Sunday, January 3, 2010

The Telling Ursula K. Le Guin 2000

Another damned "Hainish/Ekumen" novel from Le Guin. This story trope bothers me because every time I start one of these, I get about 40 pages in and I'm starting to enjoy the book. She's created another world full of realistic, multi-dimensional characters. Then she starts with the danged Ekumen and the fall of Terra and I'm now about 90 pages in- it's a 264 page book with big type, so this is not a huge investment- but I'm following the seductive and mysterious story so I don't really want to stop.

If you haven't read any Ekumen/Hain stories: the Hains are the most boring race of beings in the universe.

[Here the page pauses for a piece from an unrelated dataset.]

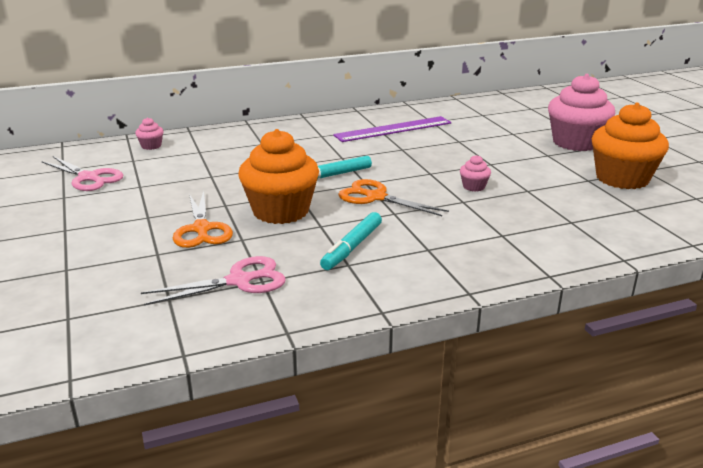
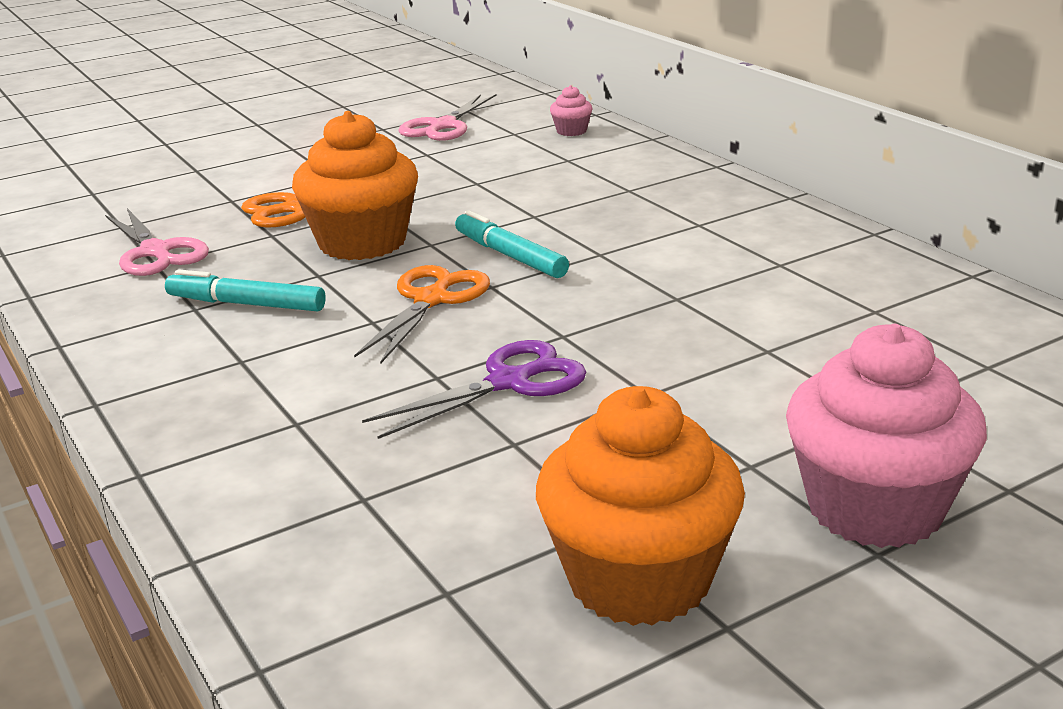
camera: 80 degrees right, 0 degrees up
purple ruler [333,116,451,142] -> none
pink cupcake [460,155,491,192] -> purple scissors [362,340,586,439]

Starting millions of years ago, they dedicated their race to visiting planets across the universe, making contact and trading with the few civilizations they found, gene-enhanced the animals and plants they found on other worlds, leaving bacteria on barren worlds to become life; then they started coming back to planets previously visited to observe the civilizations they created; these observers are Hains or other races, sent as members of the unreligion/religion, the Ekumen. The Ekumen observers copy what they can and bring back unbiased reports on the planets' culture. These observations almost always end with unauthorized sharing of technology with a observed race, and eventual destabilization in the civilization and destruction of native culture.

Terra--politically recognizable as projection of Earth around 2060- is of course a Hain project and guess what? We look like the Hains a lot more than the other aliens. Yay us. However, much of the tension in the Ekumen/Hain books involves Terran people working for the Ekumen, being asked to proselytize to (likely) Hain-enhanced humanoid people on other worlds in order to destroy/protect the native culture.

Anyway, back to The Telling. The characters go on being compelling and eventually the secret gets revealed, but the ambiguity in the denouement isn't nearly as exciting as she wishes it were. I can't tell if this book is supposed to have a sequel or not. I hope I do not stumble across one because I will feel compelled to get it to find out what happens to the characters.